→ **WHAT IS BEING ASKED**:
Beginning with the first line of the data below, extract each line up to and including the one containing "si aspetta goal". Copy them exactly and add nothing.

Collection entries:
.....

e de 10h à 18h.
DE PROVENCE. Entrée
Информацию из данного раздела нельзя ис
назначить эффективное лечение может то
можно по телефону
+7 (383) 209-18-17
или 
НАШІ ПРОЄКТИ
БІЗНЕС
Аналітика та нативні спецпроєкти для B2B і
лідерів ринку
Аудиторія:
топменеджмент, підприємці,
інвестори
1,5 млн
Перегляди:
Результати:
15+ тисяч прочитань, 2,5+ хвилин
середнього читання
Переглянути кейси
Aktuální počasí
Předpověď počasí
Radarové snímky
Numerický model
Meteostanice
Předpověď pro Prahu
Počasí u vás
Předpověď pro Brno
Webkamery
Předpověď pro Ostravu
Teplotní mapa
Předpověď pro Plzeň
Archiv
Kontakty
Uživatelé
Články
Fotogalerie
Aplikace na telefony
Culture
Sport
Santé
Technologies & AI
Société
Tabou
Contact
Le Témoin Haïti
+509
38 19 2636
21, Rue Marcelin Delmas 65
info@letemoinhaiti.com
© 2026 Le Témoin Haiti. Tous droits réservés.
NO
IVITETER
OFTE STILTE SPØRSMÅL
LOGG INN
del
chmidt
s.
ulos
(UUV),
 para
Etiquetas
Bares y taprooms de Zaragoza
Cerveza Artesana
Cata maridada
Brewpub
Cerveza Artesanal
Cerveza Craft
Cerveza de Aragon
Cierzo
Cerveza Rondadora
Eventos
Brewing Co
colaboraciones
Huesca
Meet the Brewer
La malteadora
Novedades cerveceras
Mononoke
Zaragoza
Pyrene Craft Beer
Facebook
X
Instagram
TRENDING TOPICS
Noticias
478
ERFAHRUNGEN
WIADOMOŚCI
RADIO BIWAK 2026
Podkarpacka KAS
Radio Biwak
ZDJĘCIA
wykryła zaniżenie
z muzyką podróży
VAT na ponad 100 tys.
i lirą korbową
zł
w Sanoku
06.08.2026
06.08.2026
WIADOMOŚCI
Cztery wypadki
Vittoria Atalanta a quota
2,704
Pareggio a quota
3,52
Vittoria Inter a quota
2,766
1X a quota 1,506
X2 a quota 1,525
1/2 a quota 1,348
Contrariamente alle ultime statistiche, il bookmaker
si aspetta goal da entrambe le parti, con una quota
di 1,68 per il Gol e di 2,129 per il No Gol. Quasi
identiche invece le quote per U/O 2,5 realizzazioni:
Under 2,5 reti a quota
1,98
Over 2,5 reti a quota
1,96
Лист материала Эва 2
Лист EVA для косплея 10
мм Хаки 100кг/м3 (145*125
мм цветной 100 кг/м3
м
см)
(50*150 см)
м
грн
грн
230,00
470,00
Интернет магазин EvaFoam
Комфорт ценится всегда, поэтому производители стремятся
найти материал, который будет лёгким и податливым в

.....

→ **EXERCISE OUTPUT**:
e de 10h à 18h.
DE PROVENCE. Entrée
Информацию из данного раздела нельзя ис
назначить эффективное лечение может то
можно по телефону
+7 (383) 209-18-17
или 
НАШІ ПРОЄКТИ
БІЗНЕС
Аналітика та нативні спецпроєкти для B2B і
лідерів ринку
Аудиторія:
топменеджмент, підприємці,
інвестори
1,5 млн
Перегляди:
Результати:
15+ тисяч прочитань, 2,5+ хвилин
середнього читання
Переглянути кейси
Aktuální počasí
Předpověď počasí
Radarové snímky
Numerický model
Meteostanice
Předpověď pro Prahu
Počasí u vás
Předpověď pro Brno
Webkamery
Předpověď pro Ostravu
Teplotní mapa
Předpověď pro Plzeň
Archiv
Kontakty
Uživatelé
Články
Fotogalerie
Aplikace na telefony
Culture
Sport
Santé
Technologies & AI
Société
Tabou
Contact
Le Témoin Haïti
+509
38 19 2636
21, Rue Marcelin Delmas 65
info@letemoinhaiti.com
© 2026 Le Témoin Haiti. Tous droits réservés.
NO
IVITETER
OFTE STILTE SPØRSMÅL
LOGG INN
del
chmidt
s.
ulos
(UUV),
 para
Etiquetas
Bares y taprooms de Zaragoza
Cerveza Artesana
Cata maridada
Brewpub
Cerveza Artesanal
Cerveza Craft
Cerveza de Aragon
Cierzo
Cerveza Rondadora
Eventos
Brewing Co
colaboraciones
Huesca
Meet the Brewer
La malteadora
Novedades cerveceras
Mononoke
Zaragoza
Pyrene Craft Beer
Facebook
X
Instagram
TRENDING TOPICS
Noticias
478
ERFAHRUNGEN
WIADOMOŚCI
RADIO BIWAK 2026
Podkarpacka KAS
Radio Biwak
ZDJĘCIA
wykryła zaniżenie
z muzyką podróży
VAT na ponad 100 tys.
i lirą korbową
zł
w Sanoku
06.08.2026
06.08.2026
WIADOMOŚCI
Cztery wypadki
Vittoria Atalanta a quota
2,704
Pareggio a quota
3,52
Vittoria Inter a quota
2,766
1X a quota 1,506
X2 a quota 1,525
1/2 a quota 1,348
Contrariamente alle ultime statistiche, il bookmaker
si aspetta goal da entrambe le parti, con una quota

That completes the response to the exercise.